▶ **Material to process**
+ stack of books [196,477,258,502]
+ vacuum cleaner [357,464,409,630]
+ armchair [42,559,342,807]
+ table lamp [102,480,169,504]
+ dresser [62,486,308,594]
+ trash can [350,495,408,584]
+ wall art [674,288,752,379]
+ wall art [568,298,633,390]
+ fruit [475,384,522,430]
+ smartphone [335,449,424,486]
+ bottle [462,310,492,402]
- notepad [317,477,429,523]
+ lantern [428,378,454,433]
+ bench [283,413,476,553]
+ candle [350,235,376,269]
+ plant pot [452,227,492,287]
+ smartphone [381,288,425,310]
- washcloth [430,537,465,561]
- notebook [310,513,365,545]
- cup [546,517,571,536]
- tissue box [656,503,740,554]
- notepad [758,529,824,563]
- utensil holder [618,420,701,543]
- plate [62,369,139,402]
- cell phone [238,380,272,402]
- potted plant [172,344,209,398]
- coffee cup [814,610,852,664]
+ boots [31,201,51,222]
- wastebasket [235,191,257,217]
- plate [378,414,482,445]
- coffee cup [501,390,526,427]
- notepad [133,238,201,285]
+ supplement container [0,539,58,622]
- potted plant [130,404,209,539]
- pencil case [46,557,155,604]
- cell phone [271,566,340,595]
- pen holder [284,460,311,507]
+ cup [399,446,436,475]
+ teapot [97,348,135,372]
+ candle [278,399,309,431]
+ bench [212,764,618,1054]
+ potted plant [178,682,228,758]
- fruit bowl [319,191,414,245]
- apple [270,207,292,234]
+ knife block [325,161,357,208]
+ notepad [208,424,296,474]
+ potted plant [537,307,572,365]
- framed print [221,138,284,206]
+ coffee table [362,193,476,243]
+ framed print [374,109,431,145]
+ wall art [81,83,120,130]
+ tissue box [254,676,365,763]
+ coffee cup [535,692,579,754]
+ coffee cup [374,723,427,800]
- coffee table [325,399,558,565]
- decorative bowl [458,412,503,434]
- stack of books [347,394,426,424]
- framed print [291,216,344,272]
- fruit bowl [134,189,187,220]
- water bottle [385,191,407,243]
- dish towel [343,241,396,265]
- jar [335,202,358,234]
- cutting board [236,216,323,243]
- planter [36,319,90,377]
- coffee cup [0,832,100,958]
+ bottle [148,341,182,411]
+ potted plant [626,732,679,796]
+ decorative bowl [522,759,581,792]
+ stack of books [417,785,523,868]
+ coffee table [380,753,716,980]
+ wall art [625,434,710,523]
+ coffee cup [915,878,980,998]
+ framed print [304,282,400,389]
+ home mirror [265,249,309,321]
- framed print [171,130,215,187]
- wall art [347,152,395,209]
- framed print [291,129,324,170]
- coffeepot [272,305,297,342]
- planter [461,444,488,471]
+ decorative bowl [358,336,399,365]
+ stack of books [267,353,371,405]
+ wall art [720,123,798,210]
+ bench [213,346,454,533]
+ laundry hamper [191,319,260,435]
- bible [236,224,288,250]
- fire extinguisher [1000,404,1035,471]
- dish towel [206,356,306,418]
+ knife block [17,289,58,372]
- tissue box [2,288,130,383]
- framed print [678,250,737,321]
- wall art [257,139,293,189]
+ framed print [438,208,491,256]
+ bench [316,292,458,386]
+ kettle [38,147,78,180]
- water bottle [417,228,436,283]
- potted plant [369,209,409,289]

▶ **What to do**
Only the lines from the one containing "- stack of books [347,394,426,424]" through the last line of the records belong in the answer, each written out exactly.

▶ **Task answer**
- stack of books [347,394,426,424]
- framed print [291,216,344,272]
- fruit bowl [134,189,187,220]
- water bottle [385,191,407,243]
- dish towel [343,241,396,265]
- jar [335,202,358,234]
- cutting board [236,216,323,243]
- planter [36,319,90,377]
- coffee cup [0,832,100,958]
+ bottle [148,341,182,411]
+ potted plant [626,732,679,796]
+ decorative bowl [522,759,581,792]
+ stack of books [417,785,523,868]
+ coffee table [380,753,716,980]
+ wall art [625,434,710,523]
+ coffee cup [915,878,980,998]
+ framed print [304,282,400,389]
+ home mirror [265,249,309,321]
- framed print [171,130,215,187]
- wall art [347,152,395,209]
- framed print [291,129,324,170]
- coffeepot [272,305,297,342]
- planter [461,444,488,471]
+ decorative bowl [358,336,399,365]
+ stack of books [267,353,371,405]
+ wall art [720,123,798,210]
+ bench [213,346,454,533]
+ laundry hamper [191,319,260,435]
- bible [236,224,288,250]
- fire extinguisher [1000,404,1035,471]
- dish towel [206,356,306,418]
+ knife block [17,289,58,372]
- tissue box [2,288,130,383]
- framed print [678,250,737,321]
- wall art [257,139,293,189]
+ framed print [438,208,491,256]
+ bench [316,292,458,386]
+ kettle [38,147,78,180]
- water bottle [417,228,436,283]
- potted plant [369,209,409,289]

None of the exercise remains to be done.